Segment Start: GIVEN INFORMATION

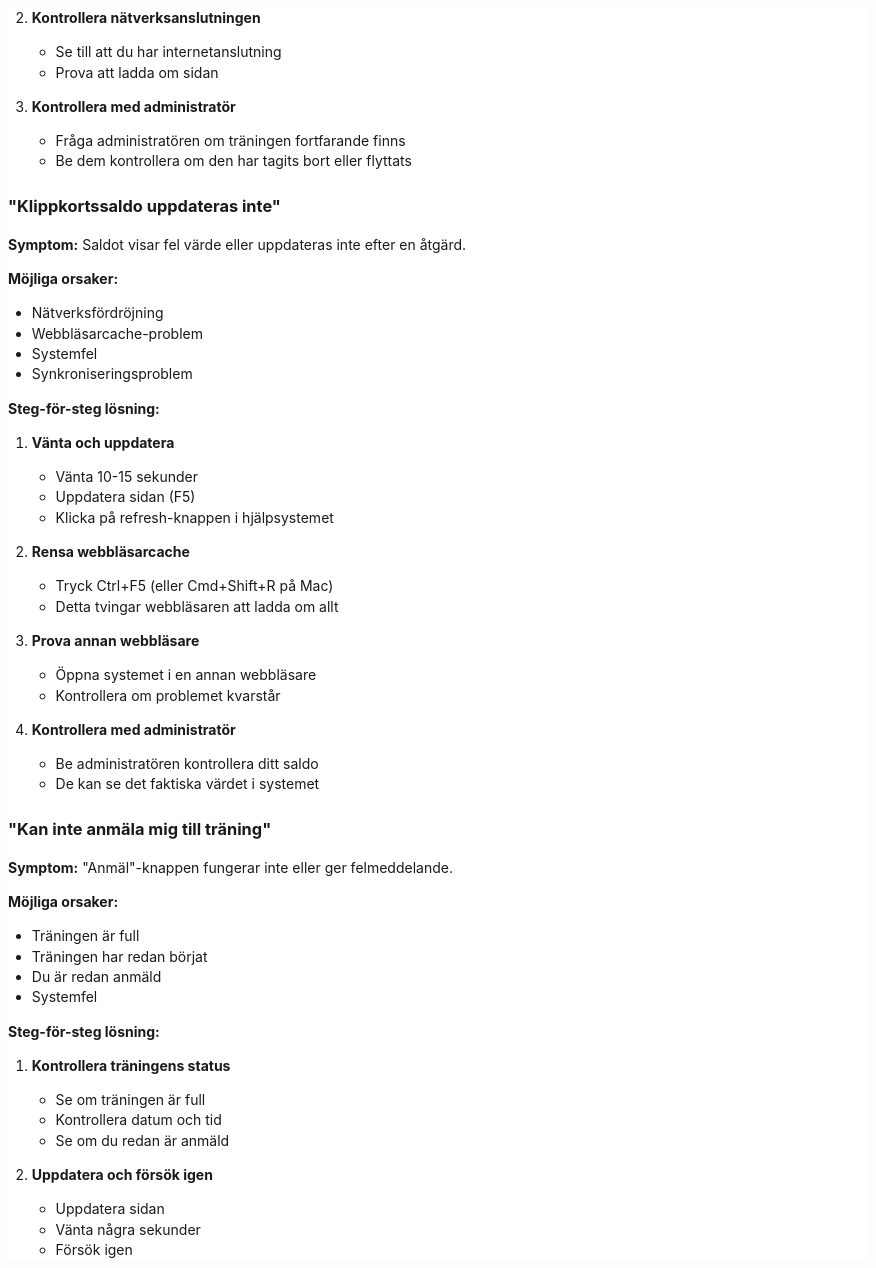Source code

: 2. **Kontrollera nätverksanslutningen**
   - Se till att du har internetanslutning
   - Prova att ladda om sidan

3. **Kontrollera med administratör**
   - Fråga administratören om träningen fortfarande finns
   - Be dem kontrollera om den har tagits bort eller flyttats

### "Klippkortssaldo uppdateras inte"

**Symptom:** Saldot visar fel värde eller uppdateras inte efter en åtgärd.

**Möjliga orsaker:**
- Nätverksfördröjning
- Webbläsarcache-problem
- Systemfel
- Synkroniseringsproblem

**Steg-för-steg lösning:**
1. **Vänta och uppdatera**
   - Vänta 10-15 sekunder
   - Uppdatera sidan (F5)
   - Klicka på refresh-knappen i hjälpsystemet

2. **Rensa webbläsarcache**
   - Tryck Ctrl+F5 (eller Cmd+Shift+R på Mac)
   - Detta tvingar webbläsaren att ladda om allt

3. **Prova annan webbläsare**
   - Öppna systemet i en annan webbläsare
   - Kontrollera om problemet kvarstår

4. **Kontrollera med administratör**
   - Be administratören kontrollera ditt saldo
   - De kan se det faktiska värdet i systemet

### "Kan inte anmäla mig till träning"

**Symptom:** "Anmäl"-knappen fungerar inte eller ger felmeddelande.

**Möjliga orsaker:**
- Träningen är full
- Träningen har redan börjat
- Du är redan anmäld
- Systemfel

**Steg-för-steg lösning:**
1. **Kontrollera träningens status**
   - Se om träningen är full
   - Kontrollera datum och tid
   - Se om du redan är anmäld

2. **Uppdatera och försök igen**
   - Uppdatera sidan
   - Vänta några sekunder
   - Försök igen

Segment End: GIVEN INFORMATION

→ **INSTRUCTION**: Reproduce only those lines of the entries above that run from the line with "1. **Vänta och uppdatera**" to the final line.

→ **ANSWER BOX**:
1. **Vänta och uppdatera**
   - Vänta 10-15 sekunder
   - Uppdatera sidan (F5)
   - Klicka på refresh-knappen i hjälpsystemet

2. **Rensa webbläsarcache**
   - Tryck Ctrl+F5 (eller Cmd+Shift+R på Mac)
   - Detta tvingar webbläsaren att ladda om allt

3. **Prova annan webbläsare**
   - Öppna systemet i en annan webbläsare
   - Kontrollera om problemet kvarstår

4. **Kontrollera med administratör**
   - Be administratören kontrollera ditt saldo
   - De kan se det faktiska värdet i systemet

### "Kan inte anmäla mig till träning"

**Symptom:** "Anmäl"-knappen fungerar inte eller ger felmeddelande.

**Möjliga orsaker:**
- Träningen är full
- Träningen har redan börjat
- Du är redan anmäld
- Systemfel

**Steg-för-steg lösning:**
1. **Kontrollera träningens status**
   - Se om träningen är full
   - Kontrollera datum och tid
   - Se om du redan är anmäld

2. **Uppdatera och försök igen**
   - Uppdatera sidan
   - Vänta några sekunder
   - Försök igen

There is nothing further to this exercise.